Task prompt - Check each line of the listing below for the string "Основные", and copy the ones that have it.

Entries provided -
______

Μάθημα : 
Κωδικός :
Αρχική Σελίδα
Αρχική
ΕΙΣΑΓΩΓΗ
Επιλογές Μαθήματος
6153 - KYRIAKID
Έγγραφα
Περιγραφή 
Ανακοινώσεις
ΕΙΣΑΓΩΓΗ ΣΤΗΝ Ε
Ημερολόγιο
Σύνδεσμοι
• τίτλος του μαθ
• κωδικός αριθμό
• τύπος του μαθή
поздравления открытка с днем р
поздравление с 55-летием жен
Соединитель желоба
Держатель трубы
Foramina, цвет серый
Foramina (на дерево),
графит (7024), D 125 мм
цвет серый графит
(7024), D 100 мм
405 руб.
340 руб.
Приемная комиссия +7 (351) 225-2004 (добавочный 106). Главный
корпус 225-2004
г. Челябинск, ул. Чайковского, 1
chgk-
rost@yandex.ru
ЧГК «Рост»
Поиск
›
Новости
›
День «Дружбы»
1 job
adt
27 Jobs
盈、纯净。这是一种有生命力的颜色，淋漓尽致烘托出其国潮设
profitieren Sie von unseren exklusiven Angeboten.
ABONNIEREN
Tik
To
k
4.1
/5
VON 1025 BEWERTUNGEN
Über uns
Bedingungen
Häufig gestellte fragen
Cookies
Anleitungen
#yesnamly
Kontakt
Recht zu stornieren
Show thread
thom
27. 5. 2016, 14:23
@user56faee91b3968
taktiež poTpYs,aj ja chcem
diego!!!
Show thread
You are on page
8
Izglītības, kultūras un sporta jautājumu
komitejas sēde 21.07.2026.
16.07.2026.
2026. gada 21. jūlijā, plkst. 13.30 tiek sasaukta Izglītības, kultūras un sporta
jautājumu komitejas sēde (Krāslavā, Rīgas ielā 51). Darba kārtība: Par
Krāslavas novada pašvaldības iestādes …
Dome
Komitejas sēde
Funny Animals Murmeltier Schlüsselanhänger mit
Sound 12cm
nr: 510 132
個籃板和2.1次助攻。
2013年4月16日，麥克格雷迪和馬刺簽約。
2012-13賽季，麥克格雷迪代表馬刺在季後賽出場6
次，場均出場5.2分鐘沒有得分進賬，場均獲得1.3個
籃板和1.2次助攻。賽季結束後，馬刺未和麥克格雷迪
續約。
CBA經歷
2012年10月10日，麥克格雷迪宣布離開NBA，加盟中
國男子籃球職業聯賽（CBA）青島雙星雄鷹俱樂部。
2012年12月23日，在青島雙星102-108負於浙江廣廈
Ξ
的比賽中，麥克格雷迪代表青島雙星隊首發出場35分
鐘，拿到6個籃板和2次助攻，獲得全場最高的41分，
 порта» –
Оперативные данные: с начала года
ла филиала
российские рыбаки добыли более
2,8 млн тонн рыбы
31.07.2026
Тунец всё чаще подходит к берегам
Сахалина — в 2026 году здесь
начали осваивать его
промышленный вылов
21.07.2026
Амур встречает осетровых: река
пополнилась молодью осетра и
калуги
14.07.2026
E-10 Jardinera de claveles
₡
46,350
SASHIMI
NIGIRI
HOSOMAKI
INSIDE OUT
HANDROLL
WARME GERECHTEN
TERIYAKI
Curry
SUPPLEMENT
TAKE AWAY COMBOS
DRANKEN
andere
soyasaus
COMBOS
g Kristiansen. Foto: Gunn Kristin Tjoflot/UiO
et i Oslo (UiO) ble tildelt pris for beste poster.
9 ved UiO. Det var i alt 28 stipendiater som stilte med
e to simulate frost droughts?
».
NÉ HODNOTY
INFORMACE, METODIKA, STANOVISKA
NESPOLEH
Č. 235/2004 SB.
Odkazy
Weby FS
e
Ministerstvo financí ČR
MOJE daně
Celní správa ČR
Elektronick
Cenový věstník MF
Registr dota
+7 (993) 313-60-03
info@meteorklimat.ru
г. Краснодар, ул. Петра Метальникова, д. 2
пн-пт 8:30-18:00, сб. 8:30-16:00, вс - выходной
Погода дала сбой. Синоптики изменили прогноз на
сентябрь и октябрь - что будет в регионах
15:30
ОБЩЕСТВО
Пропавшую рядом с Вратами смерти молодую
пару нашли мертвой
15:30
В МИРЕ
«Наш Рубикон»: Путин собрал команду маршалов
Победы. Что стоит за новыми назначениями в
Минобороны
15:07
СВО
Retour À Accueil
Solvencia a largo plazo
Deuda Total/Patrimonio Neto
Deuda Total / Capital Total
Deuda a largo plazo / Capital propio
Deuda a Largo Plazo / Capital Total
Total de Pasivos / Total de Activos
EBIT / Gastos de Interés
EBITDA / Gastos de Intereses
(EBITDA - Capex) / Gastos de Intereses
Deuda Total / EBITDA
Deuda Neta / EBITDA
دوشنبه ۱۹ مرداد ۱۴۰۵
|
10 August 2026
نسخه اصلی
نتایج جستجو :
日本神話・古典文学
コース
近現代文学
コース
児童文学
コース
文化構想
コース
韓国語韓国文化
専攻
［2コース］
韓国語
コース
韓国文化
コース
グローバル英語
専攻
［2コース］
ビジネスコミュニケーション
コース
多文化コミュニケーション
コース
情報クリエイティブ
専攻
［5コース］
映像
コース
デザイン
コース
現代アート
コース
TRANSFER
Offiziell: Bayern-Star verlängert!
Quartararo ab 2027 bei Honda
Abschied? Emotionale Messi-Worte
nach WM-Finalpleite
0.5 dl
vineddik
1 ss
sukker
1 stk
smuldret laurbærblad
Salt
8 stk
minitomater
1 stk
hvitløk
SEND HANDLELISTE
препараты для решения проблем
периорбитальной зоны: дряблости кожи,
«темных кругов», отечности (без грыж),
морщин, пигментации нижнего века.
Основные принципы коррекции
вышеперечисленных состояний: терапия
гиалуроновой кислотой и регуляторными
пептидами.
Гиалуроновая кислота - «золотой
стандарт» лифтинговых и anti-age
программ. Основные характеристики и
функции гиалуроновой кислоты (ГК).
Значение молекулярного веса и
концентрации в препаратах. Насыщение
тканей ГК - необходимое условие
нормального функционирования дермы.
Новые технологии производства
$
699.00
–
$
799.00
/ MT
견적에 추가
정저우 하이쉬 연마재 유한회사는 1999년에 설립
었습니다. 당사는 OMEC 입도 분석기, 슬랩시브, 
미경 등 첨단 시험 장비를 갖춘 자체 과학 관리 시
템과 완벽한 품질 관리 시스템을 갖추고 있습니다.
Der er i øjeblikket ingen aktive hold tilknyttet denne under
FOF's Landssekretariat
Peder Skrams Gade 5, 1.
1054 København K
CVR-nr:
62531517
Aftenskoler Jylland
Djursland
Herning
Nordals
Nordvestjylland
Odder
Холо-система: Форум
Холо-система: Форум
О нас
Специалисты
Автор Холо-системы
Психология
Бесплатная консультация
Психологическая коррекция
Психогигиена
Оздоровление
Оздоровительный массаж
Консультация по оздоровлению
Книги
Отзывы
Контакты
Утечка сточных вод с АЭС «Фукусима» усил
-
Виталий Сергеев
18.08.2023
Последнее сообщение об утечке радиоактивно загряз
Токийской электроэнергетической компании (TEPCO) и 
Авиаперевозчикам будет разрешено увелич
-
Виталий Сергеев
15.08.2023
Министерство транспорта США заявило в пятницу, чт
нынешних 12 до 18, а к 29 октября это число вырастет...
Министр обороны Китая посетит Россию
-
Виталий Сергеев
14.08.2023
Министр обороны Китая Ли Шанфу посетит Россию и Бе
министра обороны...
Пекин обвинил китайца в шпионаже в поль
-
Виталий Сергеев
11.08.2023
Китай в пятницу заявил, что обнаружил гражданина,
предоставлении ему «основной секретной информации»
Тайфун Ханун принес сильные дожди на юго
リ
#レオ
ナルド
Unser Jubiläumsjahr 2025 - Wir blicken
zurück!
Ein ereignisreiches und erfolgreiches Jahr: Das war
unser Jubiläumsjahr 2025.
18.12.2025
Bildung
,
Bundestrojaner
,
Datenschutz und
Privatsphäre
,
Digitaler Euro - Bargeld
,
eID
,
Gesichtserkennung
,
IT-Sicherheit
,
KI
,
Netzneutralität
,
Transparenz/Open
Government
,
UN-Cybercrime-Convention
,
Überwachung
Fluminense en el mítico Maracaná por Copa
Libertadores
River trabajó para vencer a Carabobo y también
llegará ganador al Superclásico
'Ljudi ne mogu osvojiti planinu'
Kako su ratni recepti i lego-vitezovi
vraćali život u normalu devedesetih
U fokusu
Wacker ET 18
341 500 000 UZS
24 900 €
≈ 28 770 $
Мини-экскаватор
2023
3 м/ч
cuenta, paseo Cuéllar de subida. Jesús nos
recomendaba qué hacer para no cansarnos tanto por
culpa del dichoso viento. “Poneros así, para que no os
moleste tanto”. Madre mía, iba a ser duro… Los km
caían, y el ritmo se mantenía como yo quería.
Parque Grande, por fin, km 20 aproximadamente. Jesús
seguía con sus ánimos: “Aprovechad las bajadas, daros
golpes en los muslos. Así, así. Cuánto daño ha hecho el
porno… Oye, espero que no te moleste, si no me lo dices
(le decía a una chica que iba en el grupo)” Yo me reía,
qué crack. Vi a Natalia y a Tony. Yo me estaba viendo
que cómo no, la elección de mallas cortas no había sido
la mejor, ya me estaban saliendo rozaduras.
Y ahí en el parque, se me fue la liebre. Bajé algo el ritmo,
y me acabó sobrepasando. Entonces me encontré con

______

Result -
Основные принципы коррекции
программ. Основные характеристики и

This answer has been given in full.